No entanto, isto não significa que, através de leis extravagantes, o direito não possa criar outras formas de penas acessórias, como, aliás, já se mostram criadas, nomeadamente no domínio da economia nacional (artigo 8.º do Decreto-Lei n.º 28/84, de 20 de Janeiro, no âmbito fiscal, etc.)
Referentemente às medidas de segurança emolduradas no Código Penal e em leis extravagantes, dir-se-á que elas podem abarcar medidas detentivas ou privativas da liberdade - o internamento de inimputáveis - e medidas não detentivas - a interdição de profissões (cf. Lições de Direito Penal, 2, parte geral, 1988, a pp. 6 e seguintes, do citado professor).
Ainda no atinente às medidas de segurança, demos a palavra a Cavaleiro de Ferreira que, no seu Direito Penal Português, II, parte geral, edição de 1982, a pp. 356 e seguintes, escreve:
Consideramos medidas de segurança as medidas destinadas a prevenir a futura delinquência, e que têm como pressuposto a perigosidade criminal.
Quanto às medidas de segurança não privativas da liberdade, aponta três espécies:
A liberdade vigiada;

A caução de boa conduta; e


A interdição do exercício de profissões e a expulsão do território nacional.
E que ao lado da interdição do exercício de uma profissão, em casos especiais, a legislação proíbe o exercício de um direito ou de uma actividade.

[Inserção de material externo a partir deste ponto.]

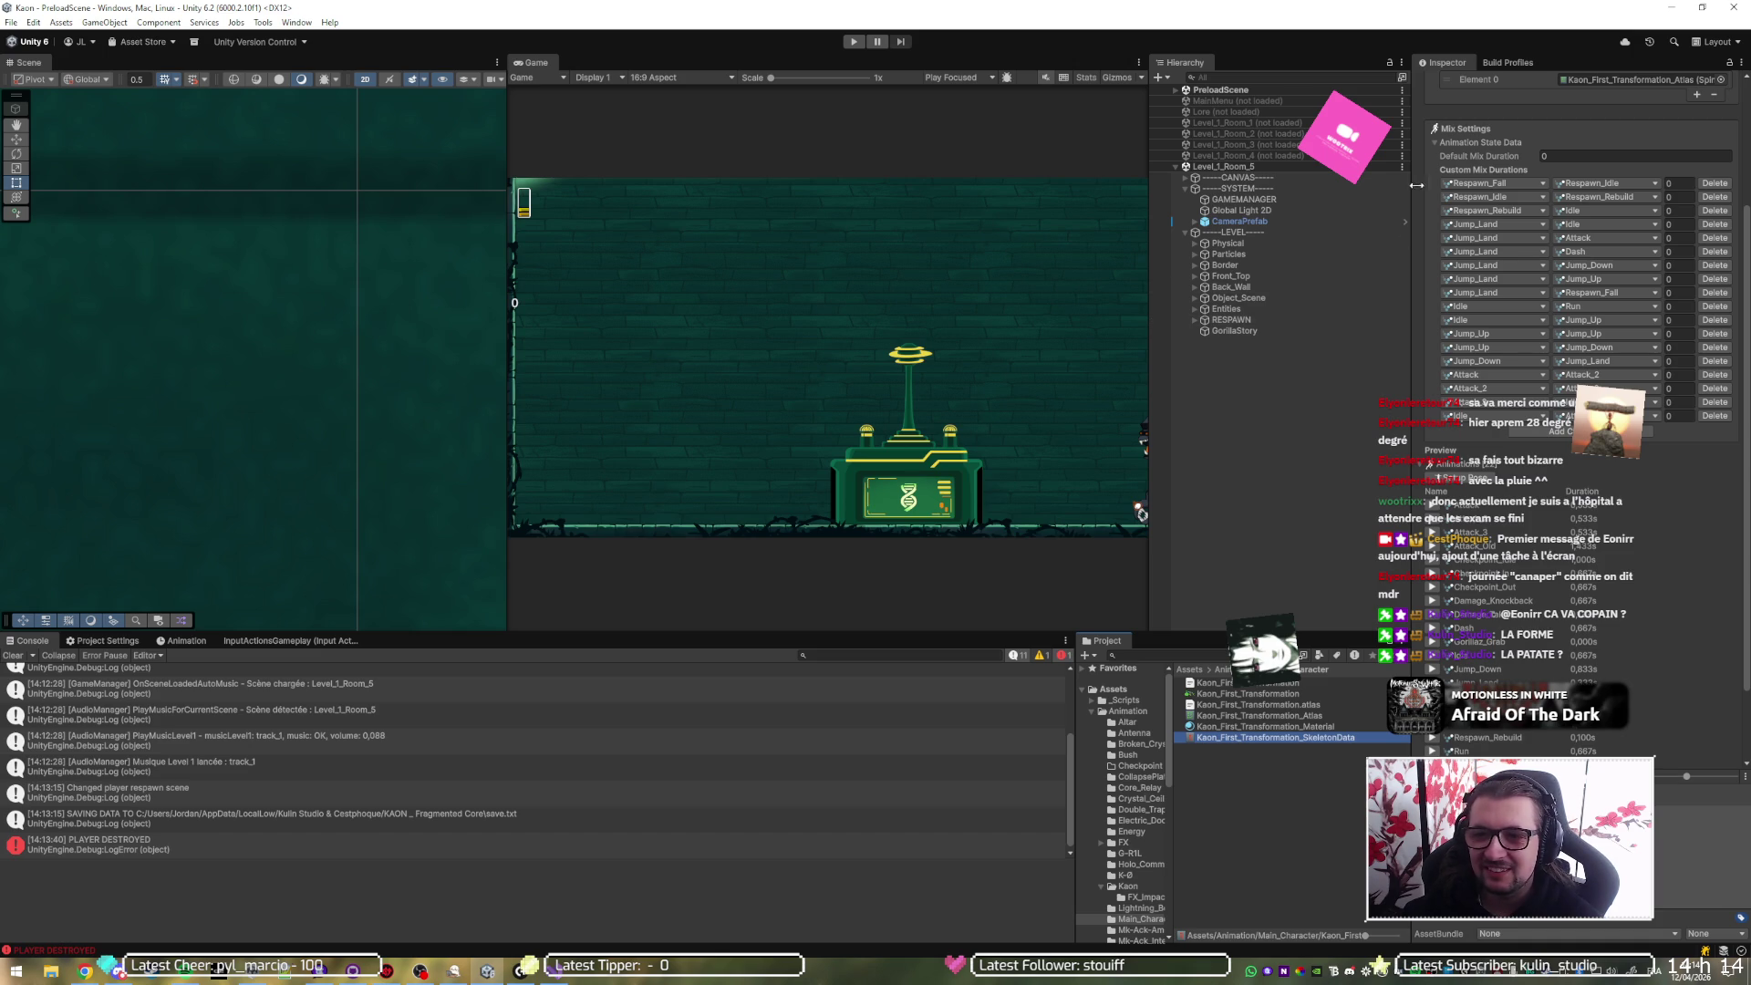
scroll(1547, 629, down, 3)
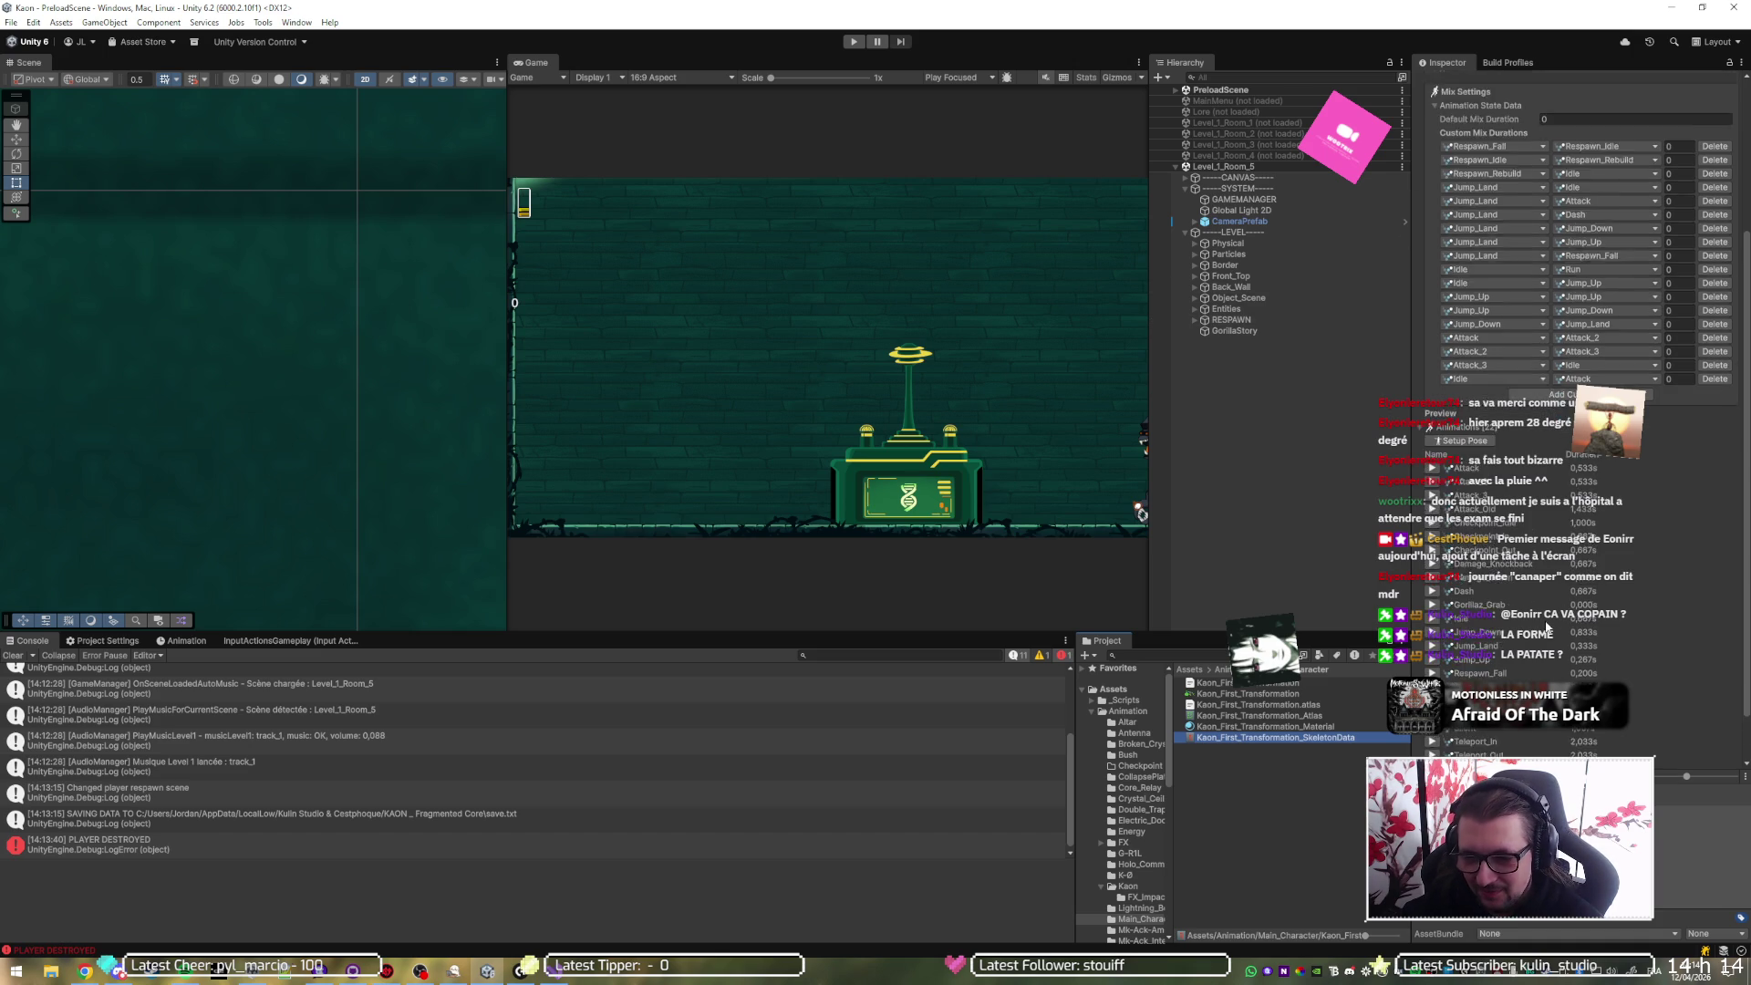
scroll(1490, 655, up, 2)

De frequente aplicação é, neste particular, a inibição do direito de conduzir automóveis.
Esta inibição constitui uma inabilidade ou incapacidade (privação de um direito), que pode tomar a natureza de pena (enquanto efeito da pena), ou de medida de segurança.
Será efeito da pena, quando constitui uma incapacidade resultante de uma ou várias condenações penais.
Será medida de segurança, quando a interdição é decretada judicialmente, autonomamente ou como acessória de uma pena, e não em consequência de condenações anteriores.
5 - Estas as traves mestras que nos hão-de nortear na resolução da ardua quaestio submetida à cognição deste alto Tribunal.
Postas fora da peleja as teorias que atribuem à inibição do direito de conduzir a qualidade de efeitos penais da condenação ou de medida de política, a primeira pelas razões de que os efeitos penais não são pelo Código Penal expressamente reconhecidos, fazendo parte das penas, e a segunda pela circunstância de cortar cerce o direito que ao arguido assiste ao recurso para os tribunais, o que altamente o prejudicaria, o nosso estudo passará a ficar restringido à opção pela pena acessória ou pela medida de segurança.
Operando uma profunda meditação, a orientação que o nosso espírito melhor acolhe vai no sentido de outorgar à inibição do direito de conduzir o carisma jurídico de uma medida de segurança, pela seguinte ordem de considerações:
Em primeiro lugar, porque, como atrás se deixou exarado, para que estivéssemos em fase de uma pena acessória, consignada no artigo 69.º do Código Penal, necessário se tornaria que o arguido tivesse sido condenado numa pena, em concreto, superior a dois anos de prisão, nos termos do n.º 3 do artigo 66.º do citado diploma, requisito exigível para a observação de todas as penas acessórias (cf. Figueiredo Dias, in loc. citada, a p. 176).
Ora, no caso sub judice, o arguido mostra-se penalizado com a pena de um ano de prisão.
Isto seria o bastante para afastar, por carência de tão importante pressuposto, o ponto de vista de que nos achamos em presença de pena acessória.
Por outro lado, a pena acessória implica sempre a prática e a condenação por um crime anterior.
Acontece, porém, que há situações legais em que se torna necessária a decretação da inibição do direito de conduzir sem que, contudo, o arguido haja perpetrado qualquer infracção.
Assim, nesses casos também se teria de arredar a existência de uma pena acessória, já que esta implica sempre, nos termos dos cânones legais, a prática e a condenação por uma infracção anterior.
Mas há mais.

Em segundo lugar, uma questão de uniformização da jurisprudência.
Não será despiciendo anotar que este Supremo Tribunal, desde há mais de 30 anos, vem, sem variação ou mudança, propugnando na direcção de que a inibição do direito de conduzir constitui uma medida de segurança.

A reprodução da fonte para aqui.